# Given instruction
Update the part of the records that opens with the line containing "order: Fabales" and closes with the line containing "order: Sapindales": give those lines again with "catalogue / barcode" changed to "catalog number" and everything else left as it is.

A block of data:
++++++++++++++++++++

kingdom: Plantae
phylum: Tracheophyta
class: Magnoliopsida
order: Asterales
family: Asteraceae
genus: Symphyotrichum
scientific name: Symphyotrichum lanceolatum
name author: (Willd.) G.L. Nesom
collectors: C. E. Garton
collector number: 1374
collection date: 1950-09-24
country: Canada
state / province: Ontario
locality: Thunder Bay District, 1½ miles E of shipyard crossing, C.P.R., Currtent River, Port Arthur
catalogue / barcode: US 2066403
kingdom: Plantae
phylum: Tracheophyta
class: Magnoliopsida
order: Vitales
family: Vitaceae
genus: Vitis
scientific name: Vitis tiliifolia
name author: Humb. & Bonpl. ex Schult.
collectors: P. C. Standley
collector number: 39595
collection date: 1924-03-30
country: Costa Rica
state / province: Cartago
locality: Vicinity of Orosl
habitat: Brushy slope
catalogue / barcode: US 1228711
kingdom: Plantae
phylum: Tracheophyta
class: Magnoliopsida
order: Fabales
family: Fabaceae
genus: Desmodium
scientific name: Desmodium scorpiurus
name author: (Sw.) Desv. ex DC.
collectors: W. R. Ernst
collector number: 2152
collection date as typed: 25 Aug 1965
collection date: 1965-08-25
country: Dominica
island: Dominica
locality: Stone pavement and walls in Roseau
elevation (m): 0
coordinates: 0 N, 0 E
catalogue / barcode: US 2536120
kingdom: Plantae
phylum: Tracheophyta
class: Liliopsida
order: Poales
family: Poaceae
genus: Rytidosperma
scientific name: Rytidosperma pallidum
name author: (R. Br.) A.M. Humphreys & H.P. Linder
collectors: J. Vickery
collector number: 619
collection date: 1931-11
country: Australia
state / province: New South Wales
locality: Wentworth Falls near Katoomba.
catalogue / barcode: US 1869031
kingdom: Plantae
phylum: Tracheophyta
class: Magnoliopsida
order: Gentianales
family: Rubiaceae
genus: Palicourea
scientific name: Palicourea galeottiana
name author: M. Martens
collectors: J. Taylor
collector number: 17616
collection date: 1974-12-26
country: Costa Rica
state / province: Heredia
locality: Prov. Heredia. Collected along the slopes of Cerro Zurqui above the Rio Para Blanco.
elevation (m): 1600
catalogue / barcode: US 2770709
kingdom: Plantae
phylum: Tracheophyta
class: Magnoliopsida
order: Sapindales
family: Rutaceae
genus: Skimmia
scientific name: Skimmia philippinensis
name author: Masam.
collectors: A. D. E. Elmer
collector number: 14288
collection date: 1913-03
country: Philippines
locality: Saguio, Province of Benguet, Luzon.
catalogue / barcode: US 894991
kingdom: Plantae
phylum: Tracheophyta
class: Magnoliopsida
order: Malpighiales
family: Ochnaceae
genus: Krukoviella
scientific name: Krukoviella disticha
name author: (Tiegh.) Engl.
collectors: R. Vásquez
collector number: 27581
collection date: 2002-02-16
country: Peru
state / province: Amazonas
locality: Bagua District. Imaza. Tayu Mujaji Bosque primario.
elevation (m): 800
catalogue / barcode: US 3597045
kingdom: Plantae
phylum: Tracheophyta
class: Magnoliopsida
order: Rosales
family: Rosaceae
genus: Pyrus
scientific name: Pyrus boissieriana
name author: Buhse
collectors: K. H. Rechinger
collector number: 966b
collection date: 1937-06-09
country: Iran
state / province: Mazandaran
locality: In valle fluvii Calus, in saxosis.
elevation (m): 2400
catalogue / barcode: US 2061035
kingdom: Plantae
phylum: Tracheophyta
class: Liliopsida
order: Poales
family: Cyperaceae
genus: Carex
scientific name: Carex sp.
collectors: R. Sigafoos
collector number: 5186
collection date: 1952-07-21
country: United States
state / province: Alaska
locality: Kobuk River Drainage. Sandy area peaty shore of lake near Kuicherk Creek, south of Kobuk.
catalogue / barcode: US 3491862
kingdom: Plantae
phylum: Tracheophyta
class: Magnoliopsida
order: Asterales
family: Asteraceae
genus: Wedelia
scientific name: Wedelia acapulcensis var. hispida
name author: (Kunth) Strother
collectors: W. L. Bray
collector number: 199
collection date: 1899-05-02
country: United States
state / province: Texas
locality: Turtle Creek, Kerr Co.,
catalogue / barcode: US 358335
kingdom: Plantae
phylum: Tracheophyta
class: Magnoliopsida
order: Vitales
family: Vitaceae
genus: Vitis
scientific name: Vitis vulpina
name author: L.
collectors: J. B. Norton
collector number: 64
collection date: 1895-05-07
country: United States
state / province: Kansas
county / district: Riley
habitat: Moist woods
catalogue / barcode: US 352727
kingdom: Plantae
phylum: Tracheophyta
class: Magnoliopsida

++++++++++++++++++++

# The solution
order: Fabales
family: Fabaceae
genus: Desmodium
scientific name: Desmodium scorpiurus
name author: (Sw.) Desv. ex DC.
collectors: W. R. Ernst
collector number: 2152
collection date as typed: 25 Aug 1965
collection date: 1965-08-25
country: Dominica
island: Dominica
locality: Stone pavement and walls in Roseau
elevation (m): 0
coordinates: 0 N, 0 E
catalog number: US 2536120
kingdom: Plantae
phylum: Tracheophyta
class: Liliopsida
order: Poales
family: Poaceae
genus: Rytidosperma
scientific name: Rytidosperma pallidum
name author: (R. Br.) A.M. Humphreys & H.P. Linder
collectors: J. Vickery
collector number: 619
collection date: 1931-11
country: Australia
state / province: New South Wales
locality: Wentworth Falls near Katoomba.
catalog number: US 1869031
kingdom: Plantae
phylum: Tracheophyta
class: Magnoliopsida
order: Gentianales
family: Rubiaceae
genus: Palicourea
scientific name: Palicourea galeottiana
name author: M. Martens
collectors: J. Taylor
collector number: 17616
collection date: 1974-12-26
country: Costa Rica
state / province: Heredia
locality: Prov. Heredia. Collected along the slopes of Cerro Zurqui above the Rio Para Blanco.
elevation (m): 1600
catalog number: US 2770709
kingdom: Plantae
phylum: Tracheophyta
class: Magnoliopsida
order: Sapindales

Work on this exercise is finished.